— EXCERPTED PASSAGE —

[Start of Attachment]

The Tallahassee Police Department did not immediately respond to our request for comment.

However, TPD Chief Michael DeLeo told the Tallahassee Democrat newspaper in March 2014 that he had ordered a full review of all incidents involving stingrays.

“My first concern as the new chief is what are we doing right now, are we doing it properly, do we need to change how we are doing it,” the paper quoted him as saying.

An initial inquiry of the cases from 2013, he noted, showed that warrants were obtained in 90 percent of the cases; the remainder involved emergency cases.

“What I’m seeing right now is the same process that is applied to any other search by the police department is being followed,” he said.

Still, the main issue that the ACLU has with this technology, as is the case with similar new digital surveillance tools, is that they might function more like "general warrants" than specific searches.

“That is a major concern that we have with this technology,” Wessler added. “We’ve tried to advance two general legal arguments about why the Fourth Amendment has something to say about stingrays: there’s an unsettled question as to whether use of these devices is like a general warrant, in that it could never be used. If there's no way to use a stingray without sweeping up hundreds or thousands of other phones, than maybe it’s not a reasonable search. At the very least, police need to go to a judge to demonstrate probable cause and get a warrant, and the judge needs to provide privacy guidelines.”

[End of Attachment]

— DATA FOR ANALYSIS —
[Start of Attachment]

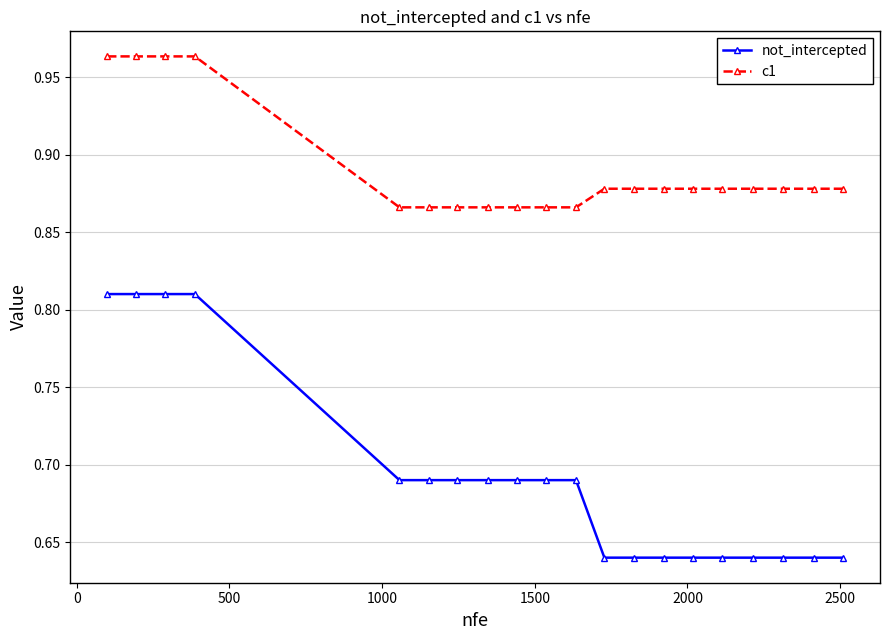

What are all the series names shown in the legend?

not_intercepted, c1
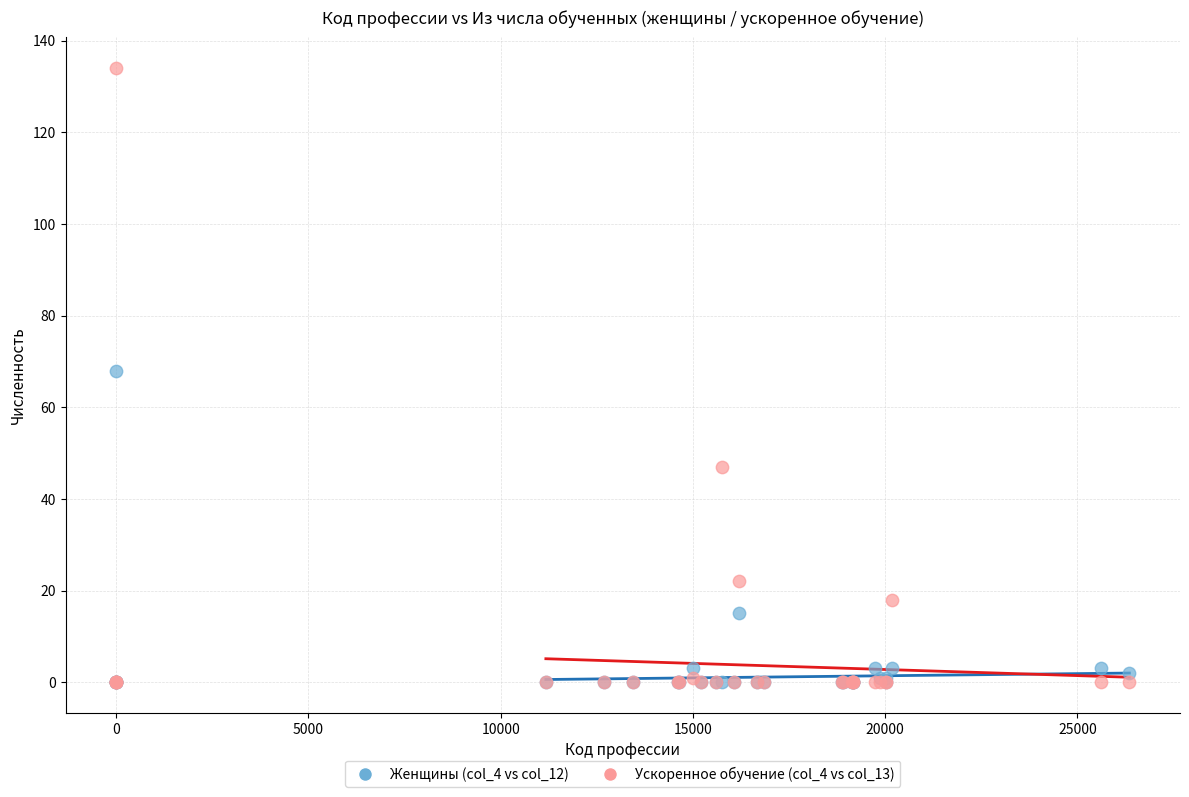

What are all the series names shown in the legend?

Женщины (col_4 vs col_12), Ускоренное обучение (col_4 vs col_13)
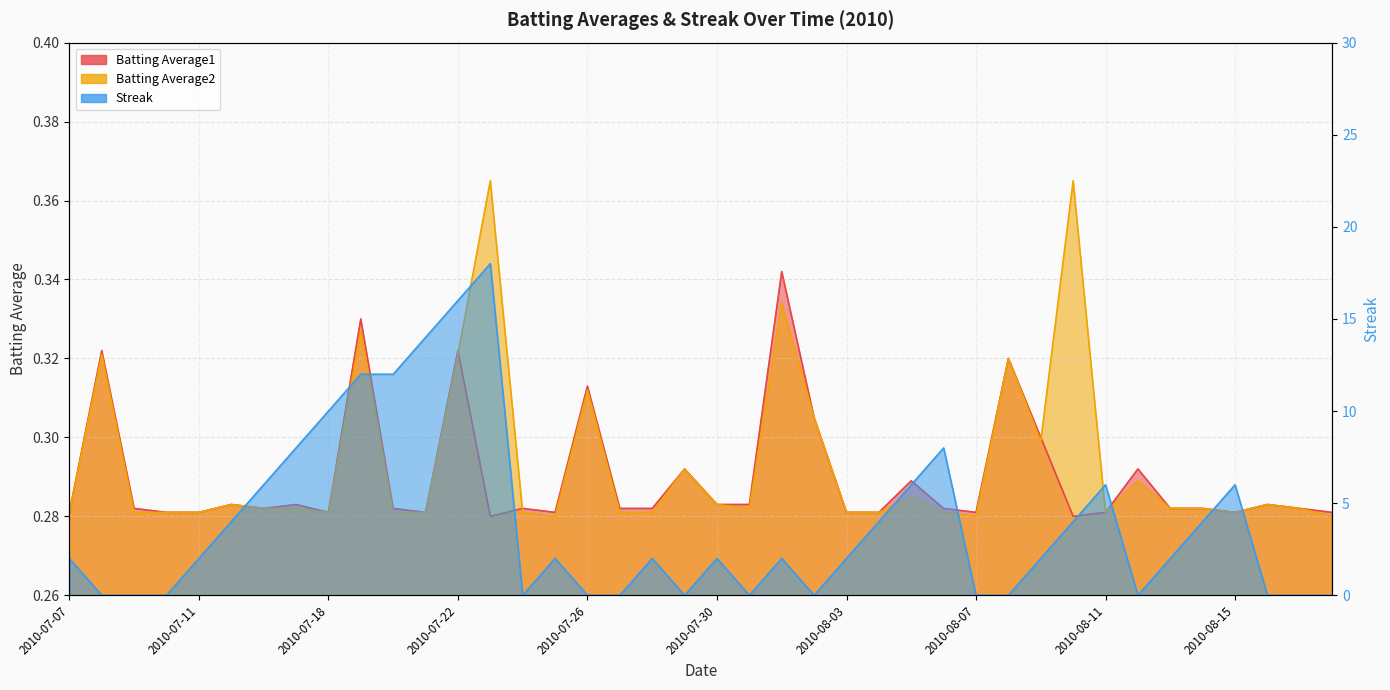

True or false: Batting Average2 has a value of 0.1 at 2010-07-11.

False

[End of Attachment]

— PROBLEM SET —
(1) Rewrite everything in the stingray surveillance article from "The Tallahassee Police" down to "incidents involving stingrays.", putting "daily" in place of "newspaper".
(2) Answer these questions about the stingray surveillance article:
(a) In what share of the 2013 cases did the chief say warrants were obtained?
(b) What kind of cases made up the rest?
(c) Which amendment does Wessler say has something to say about stingrays?
(3) Continue the stingray surveillance article from its last sentence.

— ANSWERS PROVIDED —
(1)
The Tallahassee Police Department did not immediately respond to our request for comment.

However, TPD Chief Michael DeLeo told the Tallahassee Democrat daily in March 2014 that he had ordered a full review of all incidents involving stingrays.

(2)
(a) 90 percent
(b) Emergency cases
(c) The Fourth Amendment

(3)
Legal experts not involved in the ACLU’s efforts were equally surprised as to the newly revealed information.

“The information that’s most interesting to me is the specific details of how the stingray was used in this case specifically (via two stingray devices, one mounted on a car and one handheld device) and the frequency by which Tallahassee police have used the device,” Hanni Fakhoury, a staff attorney at the Electronic Frontier Foundation, told Ars by e-mail.

“I’ve heard about stingrays attached to drones but seeing them on a typical police car (combined with being used 200 times) suggests the device is far more frequently used and deployed than we’ve known before. The other thing that’s interesting is that the way these devices are configured and physically used shows how invasive they are. They force the phone to use more battery, capture all the information in the area around it and then require police to go from door to door to capture signals. These aren’t simple innocuous devices but really aggressive and invasive ones.”